In a glove box, a Schlenk flask equipped with a magnetic bar is loaded with the imidazolium salt IPr EtaC1 (2.96 g, 7 mmol), Pd(acac), (1.53 g, 5 mmol) and dry dioxane (100 mL). The flask was taken outside the glove box and placed in an oil bath at 100 C over a magnetic stirrer for 6 hours. After that time, the solution looked clear with no solid remaining. The solvent was evaporated in vacuo and diethyl ether was added until no more solid was dissolved. The solution is filtered and the solid washed with diethyl ether (2 x 10 mL). The solvent was evaporated in vacuo to yield 2.99 g (95 %) of the desired compound as a yellow powder.1H NMR (delta, 400 MHz, CDCl3): 7.51 (t, / = 7.8 Hz, 2H), 7.35 (d, / = 7.8 Hz, 4H), 7.12 (s, 2H), 5.12 (s, IH), 2.95 (q, / = 6.4 Hz, 4H), 1.84 (s, 3H), 1.82 (s, 3H), 1.34 (d, / = 6.4 Hz, 12H), 1.10 (d, / = 6.4 Hz, 12H).
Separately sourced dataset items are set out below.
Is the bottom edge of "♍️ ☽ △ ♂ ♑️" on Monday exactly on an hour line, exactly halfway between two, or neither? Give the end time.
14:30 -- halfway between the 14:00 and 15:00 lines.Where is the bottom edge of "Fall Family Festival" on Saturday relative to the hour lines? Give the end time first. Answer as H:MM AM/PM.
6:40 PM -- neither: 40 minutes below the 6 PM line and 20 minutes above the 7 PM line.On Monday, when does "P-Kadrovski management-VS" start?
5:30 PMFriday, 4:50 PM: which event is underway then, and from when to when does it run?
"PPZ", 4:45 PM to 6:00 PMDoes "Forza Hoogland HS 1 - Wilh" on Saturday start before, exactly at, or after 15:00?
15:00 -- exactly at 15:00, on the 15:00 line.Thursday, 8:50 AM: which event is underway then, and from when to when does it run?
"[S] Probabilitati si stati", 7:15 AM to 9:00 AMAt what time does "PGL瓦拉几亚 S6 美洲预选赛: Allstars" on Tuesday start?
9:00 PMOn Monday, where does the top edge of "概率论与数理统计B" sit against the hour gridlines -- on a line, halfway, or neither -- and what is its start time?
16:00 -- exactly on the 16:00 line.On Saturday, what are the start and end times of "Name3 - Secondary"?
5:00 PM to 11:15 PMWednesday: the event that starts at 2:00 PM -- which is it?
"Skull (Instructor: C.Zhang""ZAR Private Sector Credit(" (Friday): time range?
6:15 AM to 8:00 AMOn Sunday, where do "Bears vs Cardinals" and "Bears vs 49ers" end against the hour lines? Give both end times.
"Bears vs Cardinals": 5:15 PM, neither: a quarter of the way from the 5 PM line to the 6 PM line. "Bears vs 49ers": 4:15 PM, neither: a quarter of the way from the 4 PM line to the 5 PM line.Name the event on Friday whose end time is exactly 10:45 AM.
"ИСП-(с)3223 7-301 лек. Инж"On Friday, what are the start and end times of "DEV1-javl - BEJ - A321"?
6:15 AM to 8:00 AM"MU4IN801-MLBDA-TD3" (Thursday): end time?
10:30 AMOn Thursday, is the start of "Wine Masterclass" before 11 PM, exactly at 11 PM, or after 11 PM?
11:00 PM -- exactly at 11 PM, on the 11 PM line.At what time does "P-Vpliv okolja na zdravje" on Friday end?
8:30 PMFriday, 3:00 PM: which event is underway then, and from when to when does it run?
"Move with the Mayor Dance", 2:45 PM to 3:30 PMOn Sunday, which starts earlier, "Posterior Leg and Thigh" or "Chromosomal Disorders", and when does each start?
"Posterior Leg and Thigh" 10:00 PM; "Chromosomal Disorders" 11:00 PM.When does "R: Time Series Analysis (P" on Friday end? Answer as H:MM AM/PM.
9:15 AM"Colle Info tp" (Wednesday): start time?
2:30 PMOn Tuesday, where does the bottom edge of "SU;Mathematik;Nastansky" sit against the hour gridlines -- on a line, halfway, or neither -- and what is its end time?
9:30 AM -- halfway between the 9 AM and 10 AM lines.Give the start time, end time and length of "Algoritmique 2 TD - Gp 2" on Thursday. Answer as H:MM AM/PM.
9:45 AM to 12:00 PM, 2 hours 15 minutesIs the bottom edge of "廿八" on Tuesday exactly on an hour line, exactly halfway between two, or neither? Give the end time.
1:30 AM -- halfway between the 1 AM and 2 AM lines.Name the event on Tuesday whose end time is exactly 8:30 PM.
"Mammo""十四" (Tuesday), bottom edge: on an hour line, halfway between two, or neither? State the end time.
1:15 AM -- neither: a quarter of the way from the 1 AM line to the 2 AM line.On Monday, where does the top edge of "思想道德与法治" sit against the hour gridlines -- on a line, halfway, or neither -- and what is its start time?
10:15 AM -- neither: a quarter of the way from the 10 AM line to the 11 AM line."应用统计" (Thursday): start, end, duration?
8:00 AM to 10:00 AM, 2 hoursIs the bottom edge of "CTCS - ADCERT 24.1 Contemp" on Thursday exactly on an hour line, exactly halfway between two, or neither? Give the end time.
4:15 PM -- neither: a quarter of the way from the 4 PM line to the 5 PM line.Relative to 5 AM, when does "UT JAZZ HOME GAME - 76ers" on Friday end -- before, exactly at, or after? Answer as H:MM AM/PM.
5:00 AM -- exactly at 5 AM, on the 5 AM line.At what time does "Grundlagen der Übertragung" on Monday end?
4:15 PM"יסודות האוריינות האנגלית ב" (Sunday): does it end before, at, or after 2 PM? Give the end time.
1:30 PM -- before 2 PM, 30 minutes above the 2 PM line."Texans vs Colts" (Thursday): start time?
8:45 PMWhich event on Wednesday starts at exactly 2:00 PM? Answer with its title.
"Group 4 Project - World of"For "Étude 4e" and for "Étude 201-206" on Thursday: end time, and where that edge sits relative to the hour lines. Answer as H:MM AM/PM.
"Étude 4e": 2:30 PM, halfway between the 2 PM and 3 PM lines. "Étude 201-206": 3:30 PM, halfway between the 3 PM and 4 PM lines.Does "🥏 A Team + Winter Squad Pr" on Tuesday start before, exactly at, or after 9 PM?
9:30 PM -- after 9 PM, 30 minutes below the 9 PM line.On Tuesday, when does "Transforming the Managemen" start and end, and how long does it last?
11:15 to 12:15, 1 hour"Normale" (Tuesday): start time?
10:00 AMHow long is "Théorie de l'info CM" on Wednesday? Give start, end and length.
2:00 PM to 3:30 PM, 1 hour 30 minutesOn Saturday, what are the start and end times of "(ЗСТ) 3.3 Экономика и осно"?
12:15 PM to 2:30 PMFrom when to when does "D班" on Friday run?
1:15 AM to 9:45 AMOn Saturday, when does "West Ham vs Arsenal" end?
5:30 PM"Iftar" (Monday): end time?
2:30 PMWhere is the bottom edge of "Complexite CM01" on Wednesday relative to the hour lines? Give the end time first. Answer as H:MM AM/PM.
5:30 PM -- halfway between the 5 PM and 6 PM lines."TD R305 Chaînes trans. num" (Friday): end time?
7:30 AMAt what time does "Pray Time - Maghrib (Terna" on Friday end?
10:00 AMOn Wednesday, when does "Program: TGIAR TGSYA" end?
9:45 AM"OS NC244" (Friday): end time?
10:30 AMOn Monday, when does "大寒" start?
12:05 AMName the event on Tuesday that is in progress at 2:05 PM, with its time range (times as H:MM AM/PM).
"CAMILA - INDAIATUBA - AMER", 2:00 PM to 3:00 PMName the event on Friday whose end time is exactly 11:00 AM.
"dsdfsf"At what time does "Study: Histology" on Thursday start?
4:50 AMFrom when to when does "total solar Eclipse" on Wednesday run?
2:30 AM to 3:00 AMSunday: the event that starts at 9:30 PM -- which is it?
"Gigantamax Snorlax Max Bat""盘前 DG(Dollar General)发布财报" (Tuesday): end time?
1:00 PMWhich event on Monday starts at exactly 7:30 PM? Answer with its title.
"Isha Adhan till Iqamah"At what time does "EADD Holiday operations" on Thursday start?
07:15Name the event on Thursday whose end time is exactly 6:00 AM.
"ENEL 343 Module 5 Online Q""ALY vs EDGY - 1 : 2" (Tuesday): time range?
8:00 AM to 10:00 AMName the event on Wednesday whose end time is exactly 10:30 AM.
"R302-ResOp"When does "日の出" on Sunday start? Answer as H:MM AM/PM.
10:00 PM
EPO 13C NMR (delta, 100 MHz, CDCl3): 187.1, 184.1, 156.4, 147.0, 135.5, 134.8, 130.9, 125.7, 124.7, 124.6, 99.9, 29.1, 30.0, 27.6, 26.8, 23.7, 23.5.Anal. Calcd. for C32H43ClN2O2Pd (MW 629.57): C, 61.05; H, 6.88; N, 4.45. Found: C, 60.78; H, 7.15; N: 4.29.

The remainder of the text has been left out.